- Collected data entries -
━━━━━━━━━━━━━━━━━━━━━━━━━━━━━━
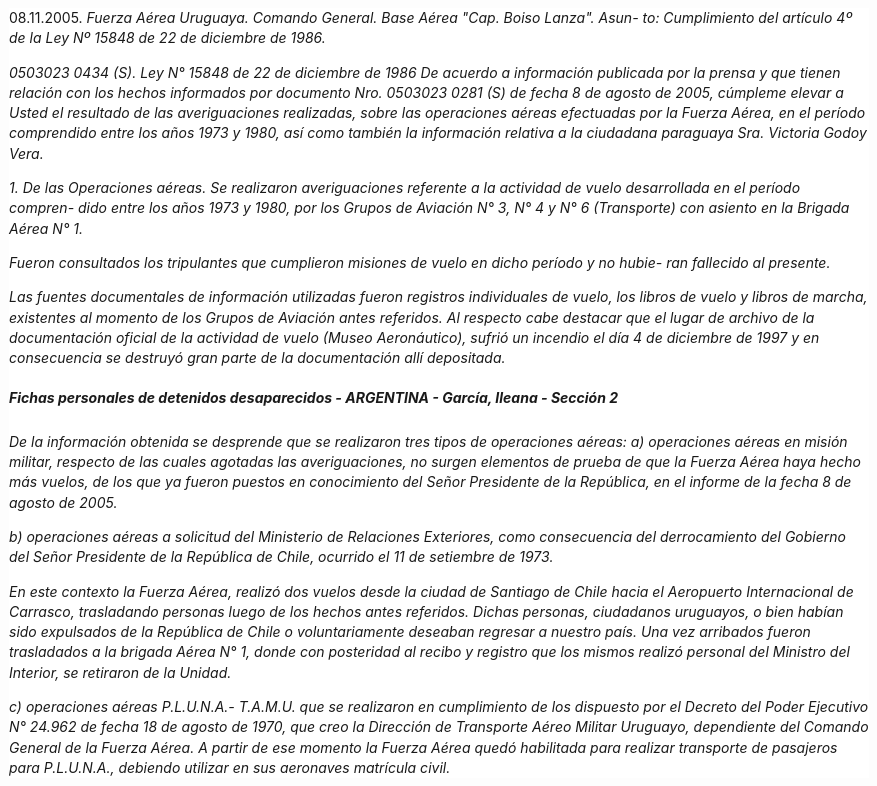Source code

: 08.11.2005. _Fuerza Aérea Uruguaya. Comando General. Base Aérea "Cap. Boiso Lanza". Asun-
to: Cumplimiento del artículo 4º de la Ley Nº 15848 de 22 de diciembre de 1986._

_0503023 0434 (S). Ley N° 15848 de 22 de diciembre de 1986
De acuerdo a información publicada por la prensa y que tienen relación con los hechos informados
por documento Nro. 0503023 0281 (S) de fecha 8 de agosto de 2005, cúmpleme elevar a Usted el
resultado de las averiguaciones realizadas, sobre las operaciones aéreas efectuadas por la Fuerza
Aérea, en el período comprendido entre los años 1973 y 1980, así como también la información relativa
a la ciudadana paraguaya Sra. Victoria Godoy Vera._

_1. De las Operaciones aéreas.
Se realizaron averiguaciones referente a la actividad de vuelo desarrollada en el período compren-
dido entre los años 1973 y 1980, por los Grupos de Aviación N° 3, N° 4 y N° 6 (Transporte) con asiento
en la Brigada Aérea N° 1._

_Fueron consultados los tripulantes que cumplieron misiones de vuelo en dicho período y no hubie-
ran fallecido al presente._

_Las fuentes documentales de información utilizadas fueron registros individuales de vuelo, los
libros de vuelo y libros de marcha, existentes al momento de los Grupos de Aviación antes referidos. Al
respecto cabe destacar que el lugar de archivo de la documentación oficial de la actividad de vuelo
(Museo Aeronáutico), sufrió un incendio el día 4 de diciembre de 1997 y en consecuencia se destruyó
gran parte de la documentación allí depositada._


##### Fichas personales de detenidos desaparecidos - ARGENTINA - García, Ileana - Sección 2

_De la información obtenida se desprende que se realizaron tres tipos de operaciones aéreas:
a) operaciones aéreas en misión militar, respecto de las cuales agotadas las averiguaciones, no
surgen elementos de prueba de que la Fuerza Aérea haya hecho más vuelos, de los que ya fueron puestos
en conocimiento del Señor Presidente de la República, en el informe de la fecha 8 de agosto de 2005._

_b) operaciones aéreas a solicitud del Ministerio de Relaciones Exteriores, como consecuencia del
derrocamiento del Gobierno del Señor Presidente de la República de Chile, ocurrido el 11 de setiembre
de 1973._

_En este contexto la Fuerza Aérea, realizó dos vuelos desde la ciudad de Santiago de Chile hacia el
Aeropuerto Internacional de Carrasco, trasladando personas luego de los hechos antes referidos.
Dichas personas, ciudadanos uruguayos, o bien habían sido expulsados de la República de Chile o
voluntariamente deseaban regresar a nuestro país. Una vez arribados fueron trasladados a la brigada
Aérea N° 1, donde con posteridad al recibo y registro que los mismos realizó personal del Ministro del
Interior, se retiraron de la Unidad._

_c) operaciones aéreas P.L.U.N.A.- T.A.M.U. que se realizaron en cumplimiento de los dispuesto por
el Decreto del Poder Ejecutivo N° 24.962 de fecha 18 de agosto de 1970, que creo la Dirección de
Transporte Aéreo Militar Uruguayo, dependiente del Comando General de la Fuerza Aérea. A partir de
ese momento la Fuerza Aérea quedó habilitada para realizar transporte de pasajeros para P.L.U.N.A.,
debiendo utilizar en sus aeronaves matrícula civil._
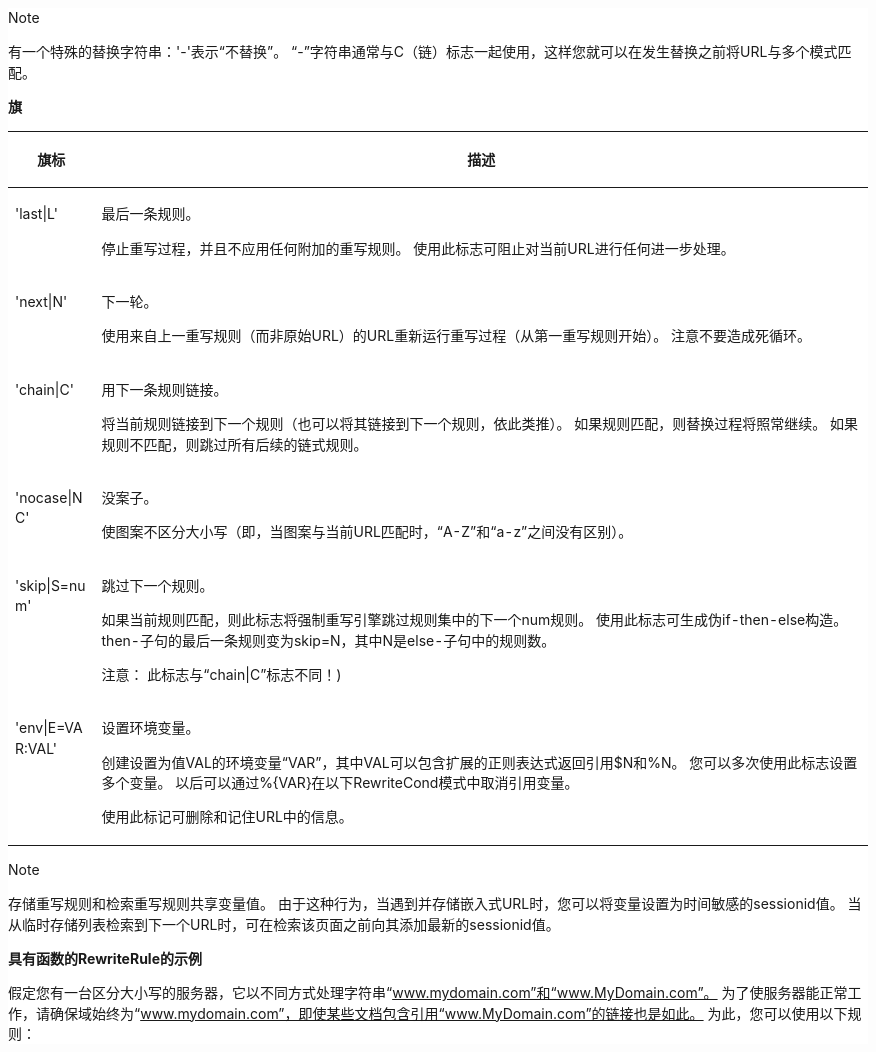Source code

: >[!NOTE]
>
>有一个特殊的替换字符串：&#39;-&#39;表示“不替换”。 “-”字符串通常与C（链）标志一起使用，这样您就可以在发生替换之前将URL与多个模式匹配。

**旗**

<table> 
 <thead> 
  <tr> 
   <th colname="col1" class="entry"> <p>旗标 </p> </th> 
   <th colname="col2" class="entry"> <p>描述 </p> </th> 
  </tr> 
 </thead>
 <tbody> 
  <tr> 
   <td colname="col1"> <p> 'last|L' </p> </td> 
   <td colname="col2"> <p>最后一条规则。 </p> <p>停止重写过程，并且不应用任何附加的重写规则。 使用此标志可阻止对当前URL进行任何进一步处理。 </p> </td> 
  </tr> 
  <tr> 
   <td colname="col1"> <p> 'next|N' </p> </td> 
   <td colname="col2"> <p>下一轮。 </p> <p> 使用来自上一重写规则（而非原始URL）的URL重新运行重写过程（从第一重写规则开始）。 注意不要造成死循环。 </p> </td> 
  </tr> 
  <tr> 
   <td colname="col1"> <p> 'chain|C' </p> </td> 
   <td colname="col2"> <p>用下一条规则链接。 </p> <p>将当前规则链接到下一个规则（也可以将其链接到下一个规则，依此类推）。 如果规则匹配，则替换过程将照常继续。 如果规则不匹配，则跳过所有后续的链式规则。 </p> </td> 
  </tr> 
  <tr> 
   <td colname="col1"> <p> 'nocase|NC' </p> </td> 
   <td colname="col2"> <p>没案子。 </p> <p> 使图案不区分大小写（即，当图案与当前URL匹配时，“A-Z”和“a-z”之间没有区别）。 </p> </td> 
  </tr> 
  <tr> 
   <td colname="col1"> <p> 'skip|S=num' </p> </td> 
   <td colname="col2"> <p>跳过下一个规则。 </p> <p> 如果当前规则匹配，则此标志将强制重写引擎跳过规则集中的下一个num规则。 使用此标志可生成伪if-then-else构造。 then-子句的最后一条规则变为skip=N，其中N是else-子句中的规则数。 </p> <p> <p>注意： 此标志与“chain|C”标志不同！) </p> </p> </td> 
  </tr> 
  <tr> 
   <td colname="col1"> <p> 'env|E=VAR:VAL' </p> </td> 
   <td colname="col2"> <p>设置环境变量。 </p> <p>创建设置为值VAL的环境变量“VAR”，其中VAL可以包含扩展的正则表达式返回引用$N和%N。 您可以多次使用此标志设置多个变量。 以后可以通过%{VAR}在以下RewriteCond模式中取消引用变量。 </p> <p>使用此标记可删除和记住URL中的信息。 </p> </td> 
  </tr> 
 </tbody> 
</table>

>[!NOTE]
>
>存储重写规则和检索重写规则共享变量值。 由于这种行为，当遇到并存储嵌入式URL时，您可以将变量设置为时间敏感的sessionid值。 当从临时存储列表检索到下一个URL时，可在检索该页面之前向其添加最新的sessionid值。

**具有函数的RewriteRule的示例**

假定您有一台区分大小写的服务器，它以不同方式处理字符串“www.mydomain.com”和“www.MyDomain.com”。 为了使服务器能正常工作，请确保域始终为“www.mydomain.com”，即使某些文档包含引用“www.MyDomain.com”的链接也是如此。 为此，您可以使用以下规则：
━━━━━━━━━━━━━━━━━━━━━━━━━━━━━━
- Work request -
Pick out each line above that includes "vuelos" and show it.

- Expected output -
surgen elementos de prueba de que la Fuerza Aérea haya hecho más vuelos, de los que ya fueron puestos
_En este contexto la Fuerza Aérea, realizó dos vuelos desde la ciudad de Santiago de Chile hacia el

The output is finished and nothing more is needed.